He would not talk about developments on specific aspects of the contract talks.

The union said that "considerable progress" has been made on the issue of its members getting access to the fast-growing sectors, which includes Internet support, wireless data and fiber-optics installation. However, the union is also pushing SBC to agree that CWA workers in fields with declining manpower needs be given priority for positions in their hometown.

The company says it will give each surplused worker a guaranteed job offer somewhere in the same state, which is an offer the CWA finds inadequate.

"With that, you might have to move your family many hundreds of miles for a lesser job with less pay," said union spokeswoman Candice Johnson. "That's something that we're fighting to protect."

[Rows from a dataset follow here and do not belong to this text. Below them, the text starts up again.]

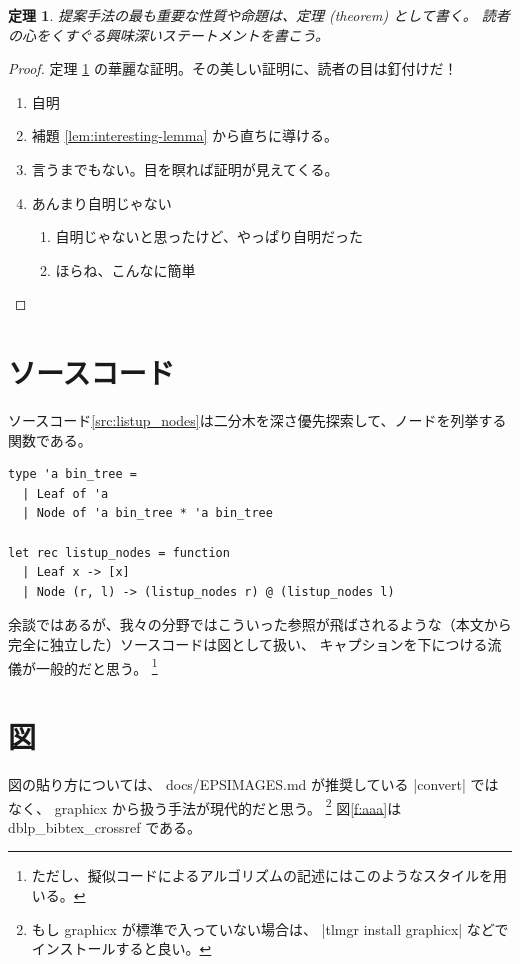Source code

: \documentclass[uplatex]{sumiilab-paper}
\theoremstyle{mystyle}
\newtheorem{theorem}[definition]{定理}
\numberwithin{definition}{chapter} %
\begin{document}
\begin{theorem}
  \label{thm:wonderful-theorem}
  提案手法の最も重要な性質や命題は、定理 (theorem) として書く。
  読者の心をくすぐる興味深いステートメントを書こう。
\end{theorem}

\begin{proof}
  定理 \ref{thm:wonderful-theorem} の華麗な証明。その美しい証明に、読者の目は釘付けだ！
  \begin{enumerate}[leftmargin=0pt,itemindent=*,label=Case \arabic*.]
  \item 自明
  \item 補題 \ref{lem:interesting-lemma} から直ちに導ける。
  \item 言うまでもない。目を瞑れば証明が見えてくる。
  \item あんまり自明じゃない
    \begin{enumerate}[label=(\roman*)]
    \item 自明じゃないと思ったけど、やっぱり自明だった
    \item ほらね、こんなに簡単
    \end{enumerate}
  \end{enumerate}
\end{proof}

\section{ソースコード}

ソースコード\ref{src:listup_nodes}は二分木を深さ優先探索して、ノードを列挙する関数である。
\begin{lstlisting}[caption=二分木のノードのリストアップ,label=src:listup_nodes]
type 'a bin_tree =
  | Leaf of 'a
  | Node of 'a bin_tree * 'a bin_tree

let rec listup_nodes = function
  | Leaf x -> [x]
  | Node (r, l) -> (listup_nodes r) @ (listup_nodes l)
\end{lstlisting}

余談ではあるが、我々の分野ではこういった参照が飛ばされるような（本文から完全に独立した）ソースコードは図として扱い、
キャプションを下につける流儀が一般的だと思う。
\footnote{ただし、擬似コードによるアルゴリズムの記述にはこのようなスタイルを用いる。}


\section{図}

図の貼り方については、 docs/EPSIMAGES.md が推奨している |convert| ではなく、 graphicx から扱う手法が現代的だと思う。
\footnote{
もし graphicx が標準で入っていない場合は、 |tlmgr install graphicx| などでインストールすると良い。
}
図\ref{f:aaa}は dblp\_bibtex\_crossref である。
\end{document}
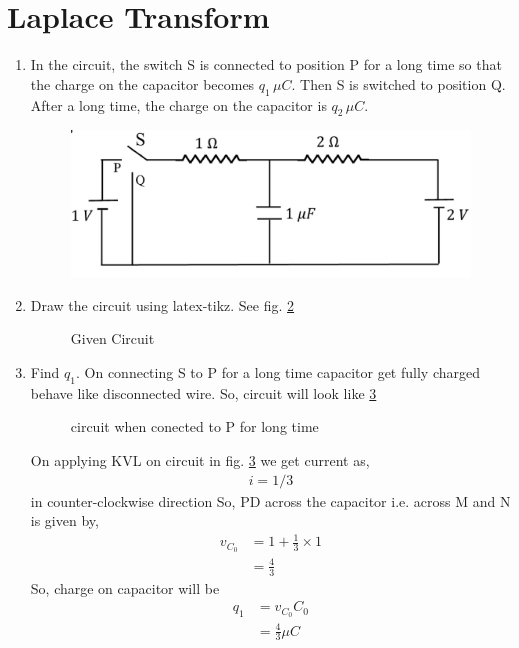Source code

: \documentclass[journal,12pt,twocolumn]{IEEEtran}
\renewcommand\thesection{\arabic{section}}
\begin{document}
 \section{Laplace Transform}
\begin{enumerate}[label=\arabic*.,ref=\thesection.\theenumi]
\item In the circuit, the switch S is connected to position P for a long time so that the charge on the capacitor
	becomes $q_1 \, \mu C$. Then S is switched to position Q.  After a long time, the charge on the capacitor is
		$q_2 \, \mu C$.
		\begin{figure}[!ht]
			\centering
			\includegraphics[width=\columnwidth]{figs/ckt.jpg}
			\caption{}
			\label{fig:ckt}
\end{figure}
\item Draw the circuit using latex-tikz.
	\solution See fig. \ref{crct:2.2}
\begin{figure}[!ht]
	
	\centering
	\caption{Given Circuit}
	\label{crct:2.2}
\end{figure}
\item Find $q_1$.
	\solution
		On connecting S to P for a long time capacitor get fully charged behave like disconnected wire. So, circuit will look like \ref{crct:2.3}
\begin{figure}[!ht]
	
	\centering
	\caption{circuit when conected to P for long time}
	\label{crct:2.3}
\end{figure}
		On applying KVL on circuit in fig. \ref{crct:2.3} we get current as,
		\begin{align}
			i=1/3	
		\end{align}
in counter-clockwise direction
So, PD across the capacitor i.e. across M and N is given by,
		\begin{align}
			v_{C_0}&=1+\frac{1}{3}\times 1\\
			&=\frac{4}{3}
		\end{align}
		So, charge on capacitor will be
		\begin{align}
			q_1&=v_{C_0}C_0\\
			&=\frac{4}{3}\mu C
		\end{align}
			

\end{enumerate}
\end{document}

Since early Friday, the jobs of striking workers — telephone operators, clerical workers, linemen and service representatives — have been filled by 40,000 SBC managers, contract workers and some retirees.

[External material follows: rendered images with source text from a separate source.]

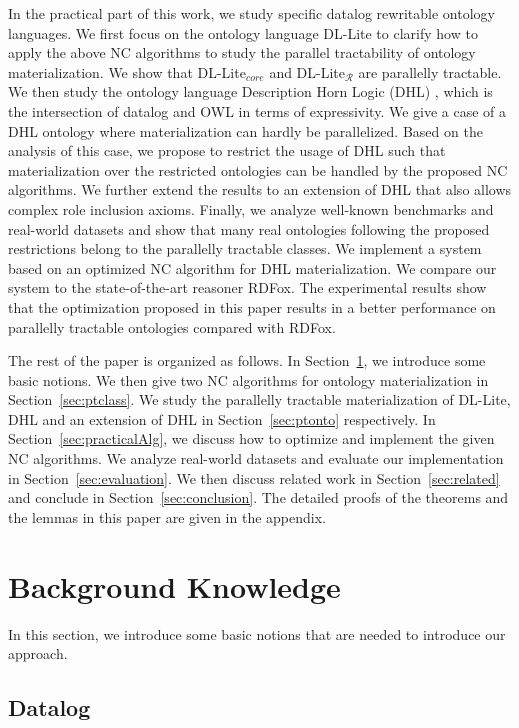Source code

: \documentclass[final,1p,times]{elsarticle}
\begin{document}
In the practical part of this work, we study specific datalog rewritable ontology languages.
We first focus on the ontology language DL-Lite to clarify how to apply the above NC algorithms
to study the parallel tractability of ontology materialization.
We show that DL-Lite$_{core}$ and DL-Lite$_\mathcal{R}$ are parallelly tractable.
We then study the ontology language Description Horn Logic (DHL) \cite{GrosofHVD03}, which is the intersection of datalog and OWL
in terms of expressivity. We give a case of a DHL ontology where materialization can hardly be parallelized.
Based on the analysis of this case, we propose to restrict the usage of DHL such that materialization over the
restricted ontologies can be handled by the proposed NC algorithms.
We further extend the results to an extension of DHL that also allows complex role inclusion axioms.
Finally, we analyze well-known benchmarks and real-world datasets and show that many real ontologies following the
proposed restrictions belong to the parallelly tractable classes.
We implement a system based on an optimized NC algorithm for DHL materialization.
We compare our system to the state-of-the-art reasoner RDFox.
The experimental results show that the optimization proposed in this paper results in a better performance on parallelly
tractable ontologies compared with RDFox.

The rest of the paper is organized as follows. In Section~\ref{sec:background}, we introduce some basic notions.
We then give two NC algorithms for ontology materialization in Section~\ref{sec:ptclass}.
We study the parallelly tractable materialization of DL-Lite, DHL and an extension of DHL in Section~\ref{sec:ptonto} respectively.
In Section~\ref{sec:practicalAlg},
we discuss how to optimize and implement the given NC algorithms.
We analyze real-world datasets and evaluate our implementation in Section~\ref{sec:evaluation}.
We then discuss related work in Section~\ref{sec:related} and conclude in Section~\ref{sec:conclusion}.
The detailed proofs of the theorems and the lemmas in this paper are given in the appendix.


\section{Background Knowledge}
\label{sec:background}

In this section, we introduce some basic notions that are needed to introduce our approach.


\subsection{Datalog}
\end{document}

While there have been some reported problems with directory assistance, things overall have gone with minimal problems, said Mike Wilson, who oversees a high-tech SBC command post in San Antonio staffed around the clock. Similar logistics centers exist in the four SBC regions, among them one in Dallas.

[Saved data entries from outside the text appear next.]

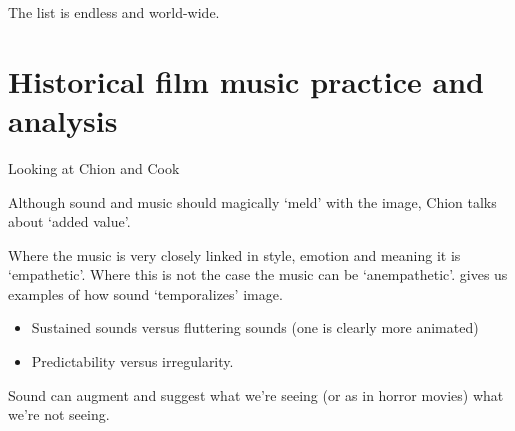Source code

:The list is endless and world-wide. 


\section{Historical film music practice and analysis}

Looking at Chion \citeyearpar{chion1990} and Cook \citeyearpar{cook1998analysing}

Although sound and music should magically `meld' with the image, Chion talks about `added value'. 

Where the music is very closely linked in style, emotion and meaning it is `empathetic'. Where this is not the case the music can be `anempathetic'. 
\citep[14-15]{chion1990} gives us examples of how sound `temporalizes' image.
\begin{itemize}
\item Sustained sounds versus fluttering sounds (one is clearly more animated)
\item Predictability versus irregularity. 
\end{itemize}

Sound can augment and suggest what we're seeing (or as in horror movies) what we're not seeing. 

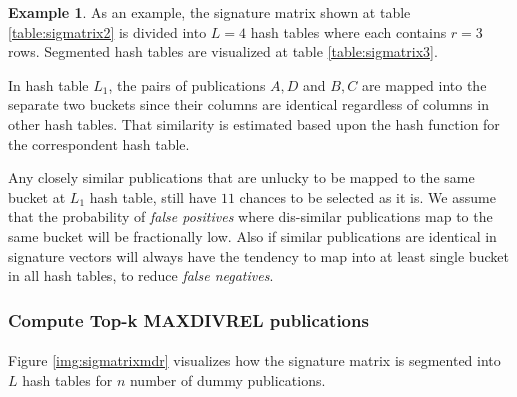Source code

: \documentclass[a4paper,12pt,oneside]{book}
\theoremstyle{definition}
\newtheorem{example}{Example}[section]
\theoremstyle{remark}
\begin{document}
\begin{example}
As an example, the signature matrix shown at table \ref{table:sigmatrix2} is divided into $L=4$ hash tables where each contains $r=3$ rows. Segmented hash tables are visualized at table \ref{table:sigmatrix3}.

In hash table $L_1$, the pairs of publications $A,D$ and $B,C$ are mapped into the separate two buckets since their columns are identical regardless of columns in other hash tables. That similarity is estimated based upon the hash function for the correspondent hash table.

Any closely similar publications that are unlucky to be mapped to the same bucket at $L_1$ hash table, still have $11$ chances to be selected as it is. We assume that the probability of \emph{false positives} where dis-similar publications map to the same bucket will be fractionally low. Also if similar publications are identical in signature vectors will always have the tendency to map into at least single bucket in all hash tables, to reduce \emph{false negatives}.  
\end{example}

\subsubsection{Compute Top-k MAXDIVREL publications}
\paragraph*{}
Figure \ref{img:sigmatrixmdr} visualizes how the signature matrix is segmented into $L$ hash tables for $n$ number of dummy publications.
\end{document}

Wilson said some fill-in workers have been moved from one SBC region to another to cover a staffing need and some vandalism has occurred in California that required attention.

There are routine logistical issues to be handled — for example, getting food to the replacement employees working 12- to 14-hour shifts and how to deal with potential run-ins along the picket lines.

"If they need some advice they can get it here," said Wilson. "The biggest issue for us is remaining in touch (with the fill-in workers) so we know what's happening. We want them doing the real job."